Dataset entries »
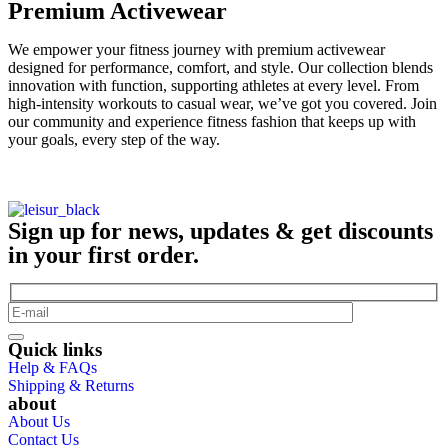
Premium Activewear
We empower your fitness journey with premium activewear
designed for performance, comfort, and style. Our collection blends
innovation with function, supporting athletes at every level. From
high-intensity workouts to casual wear, we’ve got you covered. Join
our community and experience fitness fashion that keeps up with
your goals, every step of the way.
Sign up for news, updates & get discounts
in your first order.
Quick links
Help & FAQs
Shipping & Returns
about
About Us
Contact Us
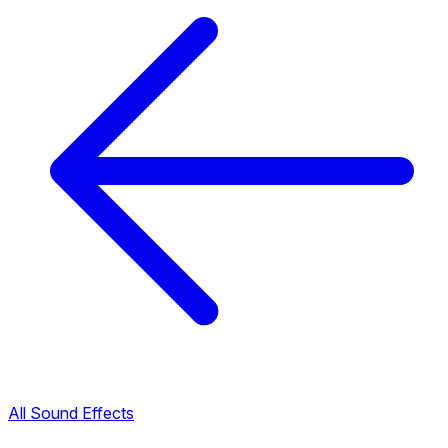
All Sound Effects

Directions for this task »
Copy out the text from each of the entries above word for word, keeping every line as it appears. Leave the pictures out of your answer.

Answer box »
Premium Activewear
We empower your fitness journey with premium activewear
designed for performance, comfort, and style. Our collection blends
innovation with function, supporting athletes at every level. From
high-intensity workouts to casual wear, we’ve got you covered. Join
our community and experience fitness fashion that keeps up with
your goals, every step of the way.
Sign up for news, updates & get discounts
in your first order.
Quick links
Help & FAQs
Shipping & Returns
about
About Us
Contact Us
All Sound Effects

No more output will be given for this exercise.